In the meantime, Streb is working as a “media-trix,” handling web content and online social media for her longtime sponsor Team LUNA Chix, a project of the Clif Bar energy-bar company, as well as LUNA Sport, a related clothing line. “I’ve been sort of pseudo-retired for the last year,” she says, after having spent the prior year and a half working full time in California as the LUNA Chix Pro Team’s manager and webmaster. “I just couldn’t handle the office job. It’s really hard, after all those years, to go back to an office,” she explains, “especially when you’ve been a pro athlete traveling the world.”

Streb also tends to a company, Streb Trail Systems (STS), that she and her husband founded in the mid-2000s in Costa Rica.
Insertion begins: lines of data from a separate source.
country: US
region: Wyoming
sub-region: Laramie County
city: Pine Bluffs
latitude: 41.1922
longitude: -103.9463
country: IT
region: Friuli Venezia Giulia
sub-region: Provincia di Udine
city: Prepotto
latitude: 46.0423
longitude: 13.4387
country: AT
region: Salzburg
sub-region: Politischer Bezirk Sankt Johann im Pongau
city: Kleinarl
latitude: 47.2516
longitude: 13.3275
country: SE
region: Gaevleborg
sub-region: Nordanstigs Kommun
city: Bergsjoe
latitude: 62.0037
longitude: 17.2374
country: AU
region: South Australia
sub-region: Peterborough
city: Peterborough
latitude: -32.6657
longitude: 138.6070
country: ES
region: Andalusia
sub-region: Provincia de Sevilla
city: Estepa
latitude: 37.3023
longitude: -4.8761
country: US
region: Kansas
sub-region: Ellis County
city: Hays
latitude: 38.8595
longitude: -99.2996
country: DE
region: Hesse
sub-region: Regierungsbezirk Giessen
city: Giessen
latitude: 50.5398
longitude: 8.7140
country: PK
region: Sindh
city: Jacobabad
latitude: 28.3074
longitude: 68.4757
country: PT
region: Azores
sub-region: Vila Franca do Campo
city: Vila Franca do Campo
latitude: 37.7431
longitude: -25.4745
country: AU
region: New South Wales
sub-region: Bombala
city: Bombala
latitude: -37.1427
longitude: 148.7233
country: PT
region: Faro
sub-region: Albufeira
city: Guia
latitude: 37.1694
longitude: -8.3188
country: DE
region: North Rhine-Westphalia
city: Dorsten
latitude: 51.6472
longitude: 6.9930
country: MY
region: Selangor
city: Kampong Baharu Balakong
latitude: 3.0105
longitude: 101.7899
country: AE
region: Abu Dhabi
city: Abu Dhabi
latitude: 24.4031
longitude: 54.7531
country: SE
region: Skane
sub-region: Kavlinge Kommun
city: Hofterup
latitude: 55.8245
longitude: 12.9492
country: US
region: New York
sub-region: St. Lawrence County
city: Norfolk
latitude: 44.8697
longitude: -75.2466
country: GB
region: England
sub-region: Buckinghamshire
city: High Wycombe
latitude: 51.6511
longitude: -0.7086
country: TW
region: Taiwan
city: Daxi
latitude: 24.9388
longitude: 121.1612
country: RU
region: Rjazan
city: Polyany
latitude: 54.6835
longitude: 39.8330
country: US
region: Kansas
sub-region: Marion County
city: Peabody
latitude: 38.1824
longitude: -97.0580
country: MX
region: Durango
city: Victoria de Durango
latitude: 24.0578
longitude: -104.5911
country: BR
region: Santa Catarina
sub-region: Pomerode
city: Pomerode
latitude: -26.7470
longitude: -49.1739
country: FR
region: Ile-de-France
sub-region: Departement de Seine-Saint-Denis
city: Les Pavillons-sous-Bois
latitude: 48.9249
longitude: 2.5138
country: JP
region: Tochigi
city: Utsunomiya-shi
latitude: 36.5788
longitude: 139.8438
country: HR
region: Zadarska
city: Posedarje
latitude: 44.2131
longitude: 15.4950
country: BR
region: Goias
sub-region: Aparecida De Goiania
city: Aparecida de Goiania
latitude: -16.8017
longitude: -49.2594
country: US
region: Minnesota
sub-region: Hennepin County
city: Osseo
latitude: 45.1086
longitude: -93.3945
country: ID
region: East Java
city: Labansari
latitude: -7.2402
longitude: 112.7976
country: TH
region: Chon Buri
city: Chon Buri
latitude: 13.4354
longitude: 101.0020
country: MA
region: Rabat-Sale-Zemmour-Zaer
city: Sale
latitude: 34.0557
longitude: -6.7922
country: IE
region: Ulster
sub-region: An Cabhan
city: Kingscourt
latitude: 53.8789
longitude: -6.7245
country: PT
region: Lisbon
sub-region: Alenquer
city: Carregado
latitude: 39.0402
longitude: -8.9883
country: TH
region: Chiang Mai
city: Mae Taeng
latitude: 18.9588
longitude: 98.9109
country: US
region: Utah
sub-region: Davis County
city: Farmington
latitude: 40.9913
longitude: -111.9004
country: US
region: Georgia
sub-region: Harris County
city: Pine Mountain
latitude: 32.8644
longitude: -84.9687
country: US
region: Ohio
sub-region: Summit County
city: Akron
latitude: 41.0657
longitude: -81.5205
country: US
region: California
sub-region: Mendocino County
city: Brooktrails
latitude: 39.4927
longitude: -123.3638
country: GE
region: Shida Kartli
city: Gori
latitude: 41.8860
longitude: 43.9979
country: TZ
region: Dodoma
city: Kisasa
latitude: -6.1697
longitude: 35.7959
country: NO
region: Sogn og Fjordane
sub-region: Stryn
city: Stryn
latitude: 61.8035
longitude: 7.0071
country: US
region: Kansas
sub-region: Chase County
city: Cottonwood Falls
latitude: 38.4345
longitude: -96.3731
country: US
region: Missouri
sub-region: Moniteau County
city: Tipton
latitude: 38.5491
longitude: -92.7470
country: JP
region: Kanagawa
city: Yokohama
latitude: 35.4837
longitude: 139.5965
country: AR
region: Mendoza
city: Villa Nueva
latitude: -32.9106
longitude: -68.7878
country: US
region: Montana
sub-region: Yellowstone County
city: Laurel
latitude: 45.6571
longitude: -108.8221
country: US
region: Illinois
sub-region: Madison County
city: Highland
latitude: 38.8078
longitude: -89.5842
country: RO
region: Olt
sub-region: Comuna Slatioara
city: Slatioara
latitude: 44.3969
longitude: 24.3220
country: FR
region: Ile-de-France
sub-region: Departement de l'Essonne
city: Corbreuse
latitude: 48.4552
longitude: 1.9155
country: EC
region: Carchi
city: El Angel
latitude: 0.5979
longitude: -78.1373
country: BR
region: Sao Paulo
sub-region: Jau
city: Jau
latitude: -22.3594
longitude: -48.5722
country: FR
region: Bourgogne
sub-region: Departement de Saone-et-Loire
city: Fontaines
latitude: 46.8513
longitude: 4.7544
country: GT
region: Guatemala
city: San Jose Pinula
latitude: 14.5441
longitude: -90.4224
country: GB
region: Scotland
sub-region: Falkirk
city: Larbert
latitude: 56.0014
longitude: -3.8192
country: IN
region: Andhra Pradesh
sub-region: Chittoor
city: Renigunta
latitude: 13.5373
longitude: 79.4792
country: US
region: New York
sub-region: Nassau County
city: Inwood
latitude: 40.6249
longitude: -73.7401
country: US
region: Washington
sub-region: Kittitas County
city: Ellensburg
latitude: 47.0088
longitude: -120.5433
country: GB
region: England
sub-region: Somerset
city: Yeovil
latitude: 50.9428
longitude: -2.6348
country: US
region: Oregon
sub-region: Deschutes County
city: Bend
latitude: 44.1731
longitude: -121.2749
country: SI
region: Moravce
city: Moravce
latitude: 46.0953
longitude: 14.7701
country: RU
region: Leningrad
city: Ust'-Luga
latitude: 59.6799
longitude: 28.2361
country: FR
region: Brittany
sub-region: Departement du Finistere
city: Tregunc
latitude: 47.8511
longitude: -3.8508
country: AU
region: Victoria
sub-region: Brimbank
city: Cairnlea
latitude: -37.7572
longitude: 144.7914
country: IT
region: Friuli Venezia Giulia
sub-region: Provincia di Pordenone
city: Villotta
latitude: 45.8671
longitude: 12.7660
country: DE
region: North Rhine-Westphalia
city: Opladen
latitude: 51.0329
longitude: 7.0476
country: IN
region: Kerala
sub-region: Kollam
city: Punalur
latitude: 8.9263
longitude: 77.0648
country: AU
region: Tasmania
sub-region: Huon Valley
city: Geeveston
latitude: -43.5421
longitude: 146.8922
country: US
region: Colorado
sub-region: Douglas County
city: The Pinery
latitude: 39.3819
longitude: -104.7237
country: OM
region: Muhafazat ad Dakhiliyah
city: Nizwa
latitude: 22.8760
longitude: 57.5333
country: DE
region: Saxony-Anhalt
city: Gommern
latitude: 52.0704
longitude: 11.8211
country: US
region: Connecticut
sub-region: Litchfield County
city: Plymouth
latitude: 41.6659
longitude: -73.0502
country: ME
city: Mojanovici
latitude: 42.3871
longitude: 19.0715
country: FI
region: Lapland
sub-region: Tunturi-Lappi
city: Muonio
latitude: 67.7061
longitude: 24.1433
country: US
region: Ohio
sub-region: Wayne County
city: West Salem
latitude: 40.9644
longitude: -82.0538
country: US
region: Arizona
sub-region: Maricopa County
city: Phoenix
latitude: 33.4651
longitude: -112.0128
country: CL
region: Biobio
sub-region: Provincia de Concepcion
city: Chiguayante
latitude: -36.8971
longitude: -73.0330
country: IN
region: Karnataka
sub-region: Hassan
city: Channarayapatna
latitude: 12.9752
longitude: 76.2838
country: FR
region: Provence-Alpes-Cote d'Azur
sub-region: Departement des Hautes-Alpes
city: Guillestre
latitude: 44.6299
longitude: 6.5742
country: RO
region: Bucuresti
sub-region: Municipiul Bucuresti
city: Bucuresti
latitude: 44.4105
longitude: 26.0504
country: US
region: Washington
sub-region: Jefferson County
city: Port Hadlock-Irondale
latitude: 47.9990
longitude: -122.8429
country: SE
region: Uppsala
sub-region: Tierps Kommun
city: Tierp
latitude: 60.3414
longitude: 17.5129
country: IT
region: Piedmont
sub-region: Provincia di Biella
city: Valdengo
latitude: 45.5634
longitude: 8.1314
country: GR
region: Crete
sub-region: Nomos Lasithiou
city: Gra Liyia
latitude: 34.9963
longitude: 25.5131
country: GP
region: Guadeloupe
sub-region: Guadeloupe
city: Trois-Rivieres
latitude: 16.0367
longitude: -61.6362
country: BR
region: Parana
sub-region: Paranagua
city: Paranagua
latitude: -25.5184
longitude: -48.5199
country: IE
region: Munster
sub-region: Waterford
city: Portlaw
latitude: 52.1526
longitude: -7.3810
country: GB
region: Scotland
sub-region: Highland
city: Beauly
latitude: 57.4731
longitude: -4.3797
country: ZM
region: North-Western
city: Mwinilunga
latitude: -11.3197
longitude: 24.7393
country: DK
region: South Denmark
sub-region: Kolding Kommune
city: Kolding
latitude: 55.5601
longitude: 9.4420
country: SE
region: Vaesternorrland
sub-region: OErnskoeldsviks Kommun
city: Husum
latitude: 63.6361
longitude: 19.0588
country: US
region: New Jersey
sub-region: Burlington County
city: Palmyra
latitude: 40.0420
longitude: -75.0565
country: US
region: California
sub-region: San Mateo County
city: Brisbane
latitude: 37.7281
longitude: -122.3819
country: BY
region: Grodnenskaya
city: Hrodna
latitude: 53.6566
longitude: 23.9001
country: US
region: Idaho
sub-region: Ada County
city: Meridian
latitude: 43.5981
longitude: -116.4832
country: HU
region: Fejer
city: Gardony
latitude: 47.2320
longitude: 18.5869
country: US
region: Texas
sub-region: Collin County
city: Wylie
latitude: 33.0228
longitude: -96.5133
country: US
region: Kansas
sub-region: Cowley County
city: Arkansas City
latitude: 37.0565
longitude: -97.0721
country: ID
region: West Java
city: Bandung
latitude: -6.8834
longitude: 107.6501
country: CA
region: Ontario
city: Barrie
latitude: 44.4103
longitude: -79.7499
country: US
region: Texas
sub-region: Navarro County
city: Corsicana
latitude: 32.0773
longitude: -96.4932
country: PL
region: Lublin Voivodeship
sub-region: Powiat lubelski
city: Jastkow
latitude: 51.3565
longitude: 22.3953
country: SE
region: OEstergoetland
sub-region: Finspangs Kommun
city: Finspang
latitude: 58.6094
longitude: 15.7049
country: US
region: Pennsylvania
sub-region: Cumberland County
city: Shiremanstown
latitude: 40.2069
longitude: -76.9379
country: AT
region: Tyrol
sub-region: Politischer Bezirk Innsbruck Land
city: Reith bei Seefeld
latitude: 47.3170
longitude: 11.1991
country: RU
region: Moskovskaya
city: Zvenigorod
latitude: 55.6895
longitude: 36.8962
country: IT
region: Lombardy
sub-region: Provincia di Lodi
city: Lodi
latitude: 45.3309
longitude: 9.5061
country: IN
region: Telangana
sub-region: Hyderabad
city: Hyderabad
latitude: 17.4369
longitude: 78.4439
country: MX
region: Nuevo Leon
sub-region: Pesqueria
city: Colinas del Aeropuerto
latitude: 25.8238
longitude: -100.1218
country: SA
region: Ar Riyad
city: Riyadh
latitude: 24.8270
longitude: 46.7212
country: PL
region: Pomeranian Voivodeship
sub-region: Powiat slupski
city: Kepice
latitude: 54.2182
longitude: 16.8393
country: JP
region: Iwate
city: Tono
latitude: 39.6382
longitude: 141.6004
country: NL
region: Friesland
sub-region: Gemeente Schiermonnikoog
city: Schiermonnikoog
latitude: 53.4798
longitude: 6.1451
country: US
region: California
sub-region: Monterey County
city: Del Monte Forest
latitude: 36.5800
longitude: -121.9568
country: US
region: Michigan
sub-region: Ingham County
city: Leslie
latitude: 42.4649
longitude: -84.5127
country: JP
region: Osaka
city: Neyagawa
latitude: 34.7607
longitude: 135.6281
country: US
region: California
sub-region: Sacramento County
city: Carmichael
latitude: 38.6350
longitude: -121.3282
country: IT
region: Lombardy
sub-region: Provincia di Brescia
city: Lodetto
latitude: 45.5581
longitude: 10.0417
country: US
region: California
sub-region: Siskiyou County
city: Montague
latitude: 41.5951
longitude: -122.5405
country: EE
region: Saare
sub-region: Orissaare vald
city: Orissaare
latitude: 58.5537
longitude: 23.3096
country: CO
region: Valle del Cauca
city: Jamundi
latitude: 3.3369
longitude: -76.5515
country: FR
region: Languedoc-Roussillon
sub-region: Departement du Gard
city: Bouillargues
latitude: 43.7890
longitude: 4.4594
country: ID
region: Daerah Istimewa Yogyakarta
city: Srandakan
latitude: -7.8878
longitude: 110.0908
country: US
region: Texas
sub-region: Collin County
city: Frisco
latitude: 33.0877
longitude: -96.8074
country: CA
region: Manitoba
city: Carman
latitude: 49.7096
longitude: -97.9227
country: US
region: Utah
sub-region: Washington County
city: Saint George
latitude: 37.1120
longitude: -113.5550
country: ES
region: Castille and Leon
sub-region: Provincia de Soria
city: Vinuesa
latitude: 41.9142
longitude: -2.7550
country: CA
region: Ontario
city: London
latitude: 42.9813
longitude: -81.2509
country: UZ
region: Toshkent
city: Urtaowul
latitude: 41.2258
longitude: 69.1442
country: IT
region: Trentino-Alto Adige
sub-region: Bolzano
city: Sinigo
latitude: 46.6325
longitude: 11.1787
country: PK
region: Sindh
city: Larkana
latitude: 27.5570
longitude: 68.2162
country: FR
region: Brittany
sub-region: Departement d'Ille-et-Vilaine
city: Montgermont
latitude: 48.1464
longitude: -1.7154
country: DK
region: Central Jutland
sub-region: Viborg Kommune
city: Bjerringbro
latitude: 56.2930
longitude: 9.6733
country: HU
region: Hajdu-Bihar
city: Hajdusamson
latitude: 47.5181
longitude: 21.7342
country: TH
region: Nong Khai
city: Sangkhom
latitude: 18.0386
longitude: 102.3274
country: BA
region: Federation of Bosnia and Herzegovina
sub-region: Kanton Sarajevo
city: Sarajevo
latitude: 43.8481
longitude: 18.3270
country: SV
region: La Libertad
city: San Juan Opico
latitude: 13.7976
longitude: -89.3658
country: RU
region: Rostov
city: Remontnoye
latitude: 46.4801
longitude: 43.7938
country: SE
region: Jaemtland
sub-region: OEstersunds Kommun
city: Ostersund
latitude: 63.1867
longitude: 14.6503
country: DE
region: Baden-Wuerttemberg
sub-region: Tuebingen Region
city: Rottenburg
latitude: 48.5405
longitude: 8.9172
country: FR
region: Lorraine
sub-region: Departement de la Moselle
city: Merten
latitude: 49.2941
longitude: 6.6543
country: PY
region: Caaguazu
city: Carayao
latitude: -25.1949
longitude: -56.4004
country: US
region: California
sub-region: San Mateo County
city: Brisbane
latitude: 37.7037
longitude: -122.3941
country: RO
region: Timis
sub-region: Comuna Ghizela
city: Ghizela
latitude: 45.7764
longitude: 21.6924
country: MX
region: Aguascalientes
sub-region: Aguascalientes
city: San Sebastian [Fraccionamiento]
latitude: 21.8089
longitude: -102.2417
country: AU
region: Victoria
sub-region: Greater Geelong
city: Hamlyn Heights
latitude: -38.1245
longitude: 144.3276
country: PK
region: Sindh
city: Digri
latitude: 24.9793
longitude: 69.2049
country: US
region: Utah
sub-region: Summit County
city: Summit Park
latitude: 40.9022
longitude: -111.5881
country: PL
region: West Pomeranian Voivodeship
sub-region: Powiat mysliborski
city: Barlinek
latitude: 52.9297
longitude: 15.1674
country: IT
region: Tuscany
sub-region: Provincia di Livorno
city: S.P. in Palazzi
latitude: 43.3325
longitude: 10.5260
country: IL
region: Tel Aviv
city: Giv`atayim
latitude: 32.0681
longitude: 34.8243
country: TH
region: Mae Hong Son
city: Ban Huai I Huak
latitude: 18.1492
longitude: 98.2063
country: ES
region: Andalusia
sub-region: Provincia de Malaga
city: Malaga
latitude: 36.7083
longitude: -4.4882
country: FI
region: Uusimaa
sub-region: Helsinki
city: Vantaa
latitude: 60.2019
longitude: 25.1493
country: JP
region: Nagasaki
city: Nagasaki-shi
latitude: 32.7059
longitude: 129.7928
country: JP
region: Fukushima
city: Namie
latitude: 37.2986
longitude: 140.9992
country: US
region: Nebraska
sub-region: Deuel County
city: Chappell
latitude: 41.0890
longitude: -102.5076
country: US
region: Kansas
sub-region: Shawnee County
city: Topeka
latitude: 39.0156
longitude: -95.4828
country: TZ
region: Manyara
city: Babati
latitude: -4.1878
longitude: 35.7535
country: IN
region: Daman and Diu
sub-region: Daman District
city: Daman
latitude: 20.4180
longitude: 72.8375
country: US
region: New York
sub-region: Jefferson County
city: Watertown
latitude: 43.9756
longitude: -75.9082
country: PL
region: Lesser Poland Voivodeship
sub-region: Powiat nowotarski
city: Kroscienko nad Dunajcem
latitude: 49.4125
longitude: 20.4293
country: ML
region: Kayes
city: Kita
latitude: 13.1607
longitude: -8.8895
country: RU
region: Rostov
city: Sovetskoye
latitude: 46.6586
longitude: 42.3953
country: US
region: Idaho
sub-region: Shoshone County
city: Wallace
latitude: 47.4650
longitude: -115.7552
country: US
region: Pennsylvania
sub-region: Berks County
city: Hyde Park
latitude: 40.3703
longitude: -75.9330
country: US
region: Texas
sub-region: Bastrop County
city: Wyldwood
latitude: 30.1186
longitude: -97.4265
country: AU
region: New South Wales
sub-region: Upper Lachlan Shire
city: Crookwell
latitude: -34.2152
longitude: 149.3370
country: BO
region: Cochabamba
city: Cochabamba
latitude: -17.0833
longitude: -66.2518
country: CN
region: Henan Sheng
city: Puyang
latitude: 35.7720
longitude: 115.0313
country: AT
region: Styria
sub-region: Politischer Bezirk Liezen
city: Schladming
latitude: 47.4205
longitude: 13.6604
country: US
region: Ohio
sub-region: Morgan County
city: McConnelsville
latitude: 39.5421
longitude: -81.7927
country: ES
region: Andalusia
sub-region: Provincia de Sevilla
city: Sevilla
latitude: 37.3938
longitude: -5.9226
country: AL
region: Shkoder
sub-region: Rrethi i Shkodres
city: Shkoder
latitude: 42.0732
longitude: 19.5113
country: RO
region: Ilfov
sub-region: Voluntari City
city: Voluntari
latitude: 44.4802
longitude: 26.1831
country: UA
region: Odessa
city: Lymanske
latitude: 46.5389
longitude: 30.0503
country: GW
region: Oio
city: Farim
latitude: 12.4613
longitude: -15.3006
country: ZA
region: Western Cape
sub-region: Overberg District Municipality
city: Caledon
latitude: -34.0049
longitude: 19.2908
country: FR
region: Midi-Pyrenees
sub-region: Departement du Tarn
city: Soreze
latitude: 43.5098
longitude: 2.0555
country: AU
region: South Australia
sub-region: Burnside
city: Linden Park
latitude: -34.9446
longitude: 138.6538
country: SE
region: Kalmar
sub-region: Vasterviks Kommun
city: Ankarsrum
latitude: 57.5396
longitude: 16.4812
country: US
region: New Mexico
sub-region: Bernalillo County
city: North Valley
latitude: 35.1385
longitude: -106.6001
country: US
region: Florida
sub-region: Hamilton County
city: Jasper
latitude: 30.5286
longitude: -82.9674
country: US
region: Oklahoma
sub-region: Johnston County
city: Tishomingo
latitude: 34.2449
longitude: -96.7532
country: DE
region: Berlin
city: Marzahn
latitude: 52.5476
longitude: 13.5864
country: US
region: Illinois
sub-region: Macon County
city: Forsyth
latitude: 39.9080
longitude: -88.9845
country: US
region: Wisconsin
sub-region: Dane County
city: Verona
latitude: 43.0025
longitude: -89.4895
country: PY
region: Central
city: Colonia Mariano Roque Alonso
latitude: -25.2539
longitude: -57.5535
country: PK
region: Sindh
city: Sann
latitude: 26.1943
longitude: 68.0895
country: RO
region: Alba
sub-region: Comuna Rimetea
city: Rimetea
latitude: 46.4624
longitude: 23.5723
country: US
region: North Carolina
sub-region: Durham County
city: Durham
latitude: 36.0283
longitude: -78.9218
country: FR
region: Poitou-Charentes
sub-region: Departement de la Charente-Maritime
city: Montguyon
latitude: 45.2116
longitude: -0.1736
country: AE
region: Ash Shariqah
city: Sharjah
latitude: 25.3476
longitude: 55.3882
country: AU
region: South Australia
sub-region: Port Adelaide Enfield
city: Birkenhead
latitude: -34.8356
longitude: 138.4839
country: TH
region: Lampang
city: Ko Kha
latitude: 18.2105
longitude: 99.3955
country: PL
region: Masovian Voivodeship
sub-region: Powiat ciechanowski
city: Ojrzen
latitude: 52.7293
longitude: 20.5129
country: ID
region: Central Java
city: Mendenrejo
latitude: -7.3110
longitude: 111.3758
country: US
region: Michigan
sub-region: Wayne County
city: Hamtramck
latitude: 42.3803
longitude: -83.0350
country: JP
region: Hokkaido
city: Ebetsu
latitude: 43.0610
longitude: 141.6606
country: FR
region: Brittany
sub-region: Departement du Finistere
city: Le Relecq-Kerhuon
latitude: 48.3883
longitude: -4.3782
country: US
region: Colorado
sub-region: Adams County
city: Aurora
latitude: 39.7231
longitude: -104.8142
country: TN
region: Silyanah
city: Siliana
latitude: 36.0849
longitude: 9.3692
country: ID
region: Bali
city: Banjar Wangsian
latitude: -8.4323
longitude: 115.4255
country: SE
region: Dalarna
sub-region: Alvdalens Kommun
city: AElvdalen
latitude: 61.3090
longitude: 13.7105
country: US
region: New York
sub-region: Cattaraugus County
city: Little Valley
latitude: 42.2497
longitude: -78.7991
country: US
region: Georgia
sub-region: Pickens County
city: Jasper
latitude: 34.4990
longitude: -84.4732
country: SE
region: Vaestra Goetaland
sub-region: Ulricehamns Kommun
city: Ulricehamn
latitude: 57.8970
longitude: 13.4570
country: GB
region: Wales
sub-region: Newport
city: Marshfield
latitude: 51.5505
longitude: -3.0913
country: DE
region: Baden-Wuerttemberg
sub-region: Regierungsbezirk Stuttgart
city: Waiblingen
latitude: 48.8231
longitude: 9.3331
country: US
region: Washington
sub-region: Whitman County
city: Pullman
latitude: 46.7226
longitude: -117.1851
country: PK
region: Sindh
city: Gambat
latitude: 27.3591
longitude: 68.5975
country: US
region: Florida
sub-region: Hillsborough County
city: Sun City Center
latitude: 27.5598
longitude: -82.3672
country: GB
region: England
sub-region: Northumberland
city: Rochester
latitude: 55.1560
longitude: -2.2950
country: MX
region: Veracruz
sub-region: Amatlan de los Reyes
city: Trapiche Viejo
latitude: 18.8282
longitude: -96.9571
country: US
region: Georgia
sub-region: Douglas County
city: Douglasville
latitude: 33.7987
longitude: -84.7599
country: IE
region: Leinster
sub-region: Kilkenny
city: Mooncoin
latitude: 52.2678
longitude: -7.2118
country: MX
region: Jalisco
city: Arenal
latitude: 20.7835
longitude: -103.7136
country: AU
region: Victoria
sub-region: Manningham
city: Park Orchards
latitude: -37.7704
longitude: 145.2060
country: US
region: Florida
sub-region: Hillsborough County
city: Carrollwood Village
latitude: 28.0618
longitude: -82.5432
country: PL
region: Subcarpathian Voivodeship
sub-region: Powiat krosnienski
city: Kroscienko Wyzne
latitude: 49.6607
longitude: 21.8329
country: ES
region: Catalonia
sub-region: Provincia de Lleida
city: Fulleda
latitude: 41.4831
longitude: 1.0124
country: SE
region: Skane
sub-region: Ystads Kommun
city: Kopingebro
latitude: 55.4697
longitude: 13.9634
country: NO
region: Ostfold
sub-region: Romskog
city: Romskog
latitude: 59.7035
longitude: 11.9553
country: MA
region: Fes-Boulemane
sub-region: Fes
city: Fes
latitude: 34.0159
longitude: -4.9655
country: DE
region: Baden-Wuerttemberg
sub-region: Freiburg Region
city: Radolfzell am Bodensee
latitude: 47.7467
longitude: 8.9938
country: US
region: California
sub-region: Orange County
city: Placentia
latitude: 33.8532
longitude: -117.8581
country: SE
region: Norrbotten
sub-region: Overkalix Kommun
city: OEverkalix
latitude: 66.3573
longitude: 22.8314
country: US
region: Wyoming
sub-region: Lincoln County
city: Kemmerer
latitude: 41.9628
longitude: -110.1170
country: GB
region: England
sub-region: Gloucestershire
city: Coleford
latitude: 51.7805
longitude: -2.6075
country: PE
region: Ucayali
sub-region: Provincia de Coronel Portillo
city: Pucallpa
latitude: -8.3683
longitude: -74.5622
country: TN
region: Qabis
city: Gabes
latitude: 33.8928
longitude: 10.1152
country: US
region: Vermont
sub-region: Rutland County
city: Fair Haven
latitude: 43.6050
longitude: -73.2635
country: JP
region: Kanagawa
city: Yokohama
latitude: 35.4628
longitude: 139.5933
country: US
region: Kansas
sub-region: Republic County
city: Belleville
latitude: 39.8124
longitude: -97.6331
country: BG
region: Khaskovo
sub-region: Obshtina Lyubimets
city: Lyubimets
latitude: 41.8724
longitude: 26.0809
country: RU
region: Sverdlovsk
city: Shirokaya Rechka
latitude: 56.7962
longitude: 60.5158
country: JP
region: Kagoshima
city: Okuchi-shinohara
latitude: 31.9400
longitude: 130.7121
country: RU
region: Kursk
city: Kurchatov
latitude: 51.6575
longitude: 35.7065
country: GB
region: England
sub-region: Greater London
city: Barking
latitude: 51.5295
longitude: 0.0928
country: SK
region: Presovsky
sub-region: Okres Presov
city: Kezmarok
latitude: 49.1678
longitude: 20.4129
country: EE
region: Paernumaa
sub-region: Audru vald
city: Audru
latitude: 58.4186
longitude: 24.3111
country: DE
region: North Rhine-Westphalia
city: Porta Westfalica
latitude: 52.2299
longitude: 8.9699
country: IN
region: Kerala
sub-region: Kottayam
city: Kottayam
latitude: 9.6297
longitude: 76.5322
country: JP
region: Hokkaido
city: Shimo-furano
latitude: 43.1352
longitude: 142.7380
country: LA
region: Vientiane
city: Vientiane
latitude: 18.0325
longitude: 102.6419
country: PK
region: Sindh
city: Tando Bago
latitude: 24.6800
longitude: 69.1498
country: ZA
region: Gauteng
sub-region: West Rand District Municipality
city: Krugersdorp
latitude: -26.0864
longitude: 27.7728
It designs mountain-bike trails for resorts and communities. “We created a nice trail system in Puerto Rico for a nature park called Toro Verde,” she explains. Its first U.S. project has been here in Maryland, putting together a trail plan for Mount St. Mary’s University in Emmittsburg.

In the two months since Streb returned to Baltimore, she’s also been laying the groundwork for becoming a local bike advocate. “I’m meeting with city planners,” she says, “because I really want to improve on the bike-ability of this city.” She’s happy to see that there are bike lanes on some of the city’s main thoroughfares, and finds her Fells Point neighborhood is suitably bike-friendly, but she believes much more can be done to accommodate and promote bike-based city living.

“If more and more people see a mom riding her kids,” as they see Streb do, using her “cargo bike”—an extra-long bicycle with a bucket up front, big enough for two kids and a lot of groceries—“then they’re going to think about doing it themselves. It’s a snowball effect. And as more people do it, the city will need to just create space for it [on the streets]. Cyclists are paying the same taxes the drivers are paying, except what cyclists are doing is greener and it’s healthier. I’d love to do anything I can do to help people understand.”

Returning to Baltimore, Streb says, is “just full circle. It’s where I met my husband 20-some years ago, and my family’s from here. And it’s important for the kids to be near family. Now that I’m not trying to race professionally, I think it’s working out really well for us.”